The Veiled screamed a second time. Another solid Veiled fell, Pinstripe Guy.
Music to my ears.
The room locked down like bulletproof glass had just been poured over the top of it.
“What was that?” I yelled, because the explosion had killed my ears.
“Lock,” Shame yelled.
“Back,” Maeve said. “Down the stairs. Now.”
No Influence. We didn’t need Influence. The solid Veiled, all five who were still standing, were no longer screaming. They were at the doorway, casting spells with staffs, swords, knives, and hands. Going through spells just as methodically as Victor and Hayden had gone through them, searching for the way to break the Lock that held them trapped in the room.
They had once been good magic users—no, great magic users. They knew as much as we knew about magic.
And they had the disks to fuel them and no price to pay.
Hells.
I ran for the stairs, even though it took everything I had to turn my back on them. Nik stayed at the doorway, moving back slowly in tandem with the twins, Carl and La, who sang, feeding magic to Nik as he fed it to the Lock spell, doing that liquid spell thing that Shame had done with his art Refreshing and shifting the glyph faster than they could try to take it down.
“Down the stairs,” Maeve said again, and this time it was Hayden who thundered toward me and pushed my shoulder to get me moving.
We thumped down the stairs, as fast as we could, Maeve moving painfully slowly.
The floor opened up to one large space, walls lined with shelves and cabinets, files and desks and computers. I guessed this was the official business office of the restaurant. The stairs continued down to the bottom floor, where the well, and the disks, were stashed.
Hayden helped Maeve down the stairs while looking back over her shoulder to see when Nik and the twins were going to start down.
Zay glanced up the stairs, probably gauging if he could help in any way. There just wasn’t room for more people on the stairs. He walked over to me. “About what I said. Earlier.” He touched my arm and the reality of him, standing there, alive and mostly whole, hit like a lightning strike to my soul.

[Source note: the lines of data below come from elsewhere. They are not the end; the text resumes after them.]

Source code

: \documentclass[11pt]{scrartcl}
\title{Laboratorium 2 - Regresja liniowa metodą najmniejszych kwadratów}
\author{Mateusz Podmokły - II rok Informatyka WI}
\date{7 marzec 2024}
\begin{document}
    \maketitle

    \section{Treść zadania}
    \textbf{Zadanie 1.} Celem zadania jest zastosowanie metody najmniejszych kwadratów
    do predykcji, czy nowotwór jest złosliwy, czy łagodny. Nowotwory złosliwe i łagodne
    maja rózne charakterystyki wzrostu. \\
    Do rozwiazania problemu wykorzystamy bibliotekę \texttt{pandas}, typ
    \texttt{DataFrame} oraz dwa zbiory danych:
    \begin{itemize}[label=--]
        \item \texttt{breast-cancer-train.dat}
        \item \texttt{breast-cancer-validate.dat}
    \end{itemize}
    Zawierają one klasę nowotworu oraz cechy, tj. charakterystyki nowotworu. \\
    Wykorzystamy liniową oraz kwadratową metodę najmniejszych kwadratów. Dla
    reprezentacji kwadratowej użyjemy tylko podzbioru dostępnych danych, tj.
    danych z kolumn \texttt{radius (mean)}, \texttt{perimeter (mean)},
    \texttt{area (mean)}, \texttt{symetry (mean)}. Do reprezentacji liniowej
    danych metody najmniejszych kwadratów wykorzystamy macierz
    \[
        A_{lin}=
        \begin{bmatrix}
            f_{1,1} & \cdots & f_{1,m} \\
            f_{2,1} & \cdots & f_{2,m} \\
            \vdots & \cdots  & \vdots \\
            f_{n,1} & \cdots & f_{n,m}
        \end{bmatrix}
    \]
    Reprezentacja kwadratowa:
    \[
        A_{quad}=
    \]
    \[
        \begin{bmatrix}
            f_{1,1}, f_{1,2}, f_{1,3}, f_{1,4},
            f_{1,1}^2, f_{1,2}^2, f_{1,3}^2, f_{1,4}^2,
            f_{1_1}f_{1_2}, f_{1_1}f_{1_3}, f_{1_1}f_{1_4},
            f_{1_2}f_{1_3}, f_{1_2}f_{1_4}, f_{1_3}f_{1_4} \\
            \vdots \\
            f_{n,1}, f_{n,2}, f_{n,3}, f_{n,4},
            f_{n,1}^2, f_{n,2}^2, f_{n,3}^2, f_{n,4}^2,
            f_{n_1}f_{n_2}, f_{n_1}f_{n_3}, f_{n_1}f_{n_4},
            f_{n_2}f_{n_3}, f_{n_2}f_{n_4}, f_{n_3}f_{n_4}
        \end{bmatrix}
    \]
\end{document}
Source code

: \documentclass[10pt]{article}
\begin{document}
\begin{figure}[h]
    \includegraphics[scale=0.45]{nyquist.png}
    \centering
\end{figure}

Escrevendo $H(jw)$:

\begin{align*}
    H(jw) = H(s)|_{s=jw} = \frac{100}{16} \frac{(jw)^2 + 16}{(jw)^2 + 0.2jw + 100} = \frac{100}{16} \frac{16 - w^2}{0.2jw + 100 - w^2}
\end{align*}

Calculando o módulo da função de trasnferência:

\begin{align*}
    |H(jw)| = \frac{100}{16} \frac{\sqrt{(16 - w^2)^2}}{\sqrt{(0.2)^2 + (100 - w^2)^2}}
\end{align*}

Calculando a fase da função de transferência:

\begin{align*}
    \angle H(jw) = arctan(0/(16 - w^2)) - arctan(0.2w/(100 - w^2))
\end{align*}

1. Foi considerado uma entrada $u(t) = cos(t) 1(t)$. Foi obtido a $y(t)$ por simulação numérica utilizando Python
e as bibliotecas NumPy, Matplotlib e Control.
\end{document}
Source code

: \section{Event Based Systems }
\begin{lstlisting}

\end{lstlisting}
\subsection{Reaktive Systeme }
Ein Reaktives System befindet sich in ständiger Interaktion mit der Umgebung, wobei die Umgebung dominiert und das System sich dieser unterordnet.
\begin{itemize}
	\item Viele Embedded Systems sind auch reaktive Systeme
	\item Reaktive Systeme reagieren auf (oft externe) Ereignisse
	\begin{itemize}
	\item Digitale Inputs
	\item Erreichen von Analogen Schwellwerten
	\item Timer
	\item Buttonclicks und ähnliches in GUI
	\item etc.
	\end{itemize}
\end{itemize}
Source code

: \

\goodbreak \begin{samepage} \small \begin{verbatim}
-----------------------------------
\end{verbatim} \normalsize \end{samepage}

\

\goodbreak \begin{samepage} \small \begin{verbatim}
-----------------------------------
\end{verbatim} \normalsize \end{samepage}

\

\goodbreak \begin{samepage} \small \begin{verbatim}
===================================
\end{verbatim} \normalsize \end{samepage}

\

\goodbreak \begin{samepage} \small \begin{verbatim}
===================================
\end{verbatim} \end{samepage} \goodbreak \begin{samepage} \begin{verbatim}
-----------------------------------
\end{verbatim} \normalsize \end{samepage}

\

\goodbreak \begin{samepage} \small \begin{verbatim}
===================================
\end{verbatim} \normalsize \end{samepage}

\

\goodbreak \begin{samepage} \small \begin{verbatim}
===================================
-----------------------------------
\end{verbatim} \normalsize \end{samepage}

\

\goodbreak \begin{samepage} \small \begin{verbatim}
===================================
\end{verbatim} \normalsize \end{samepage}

I wanted to lean into him, wrap around him, feel his touch, taste his lips, and never let go.
But, seriously, we were in the middle of a war here.
“Are you going to apologize?” I asked.
“Apologize for what?”
“For being mad at me pulling a reverse-Valkyrie and dragging you out of death?”
He scowled. So far he had not been burned by the Veiled. The ratty ski coat was doing a good job of keeping him safe.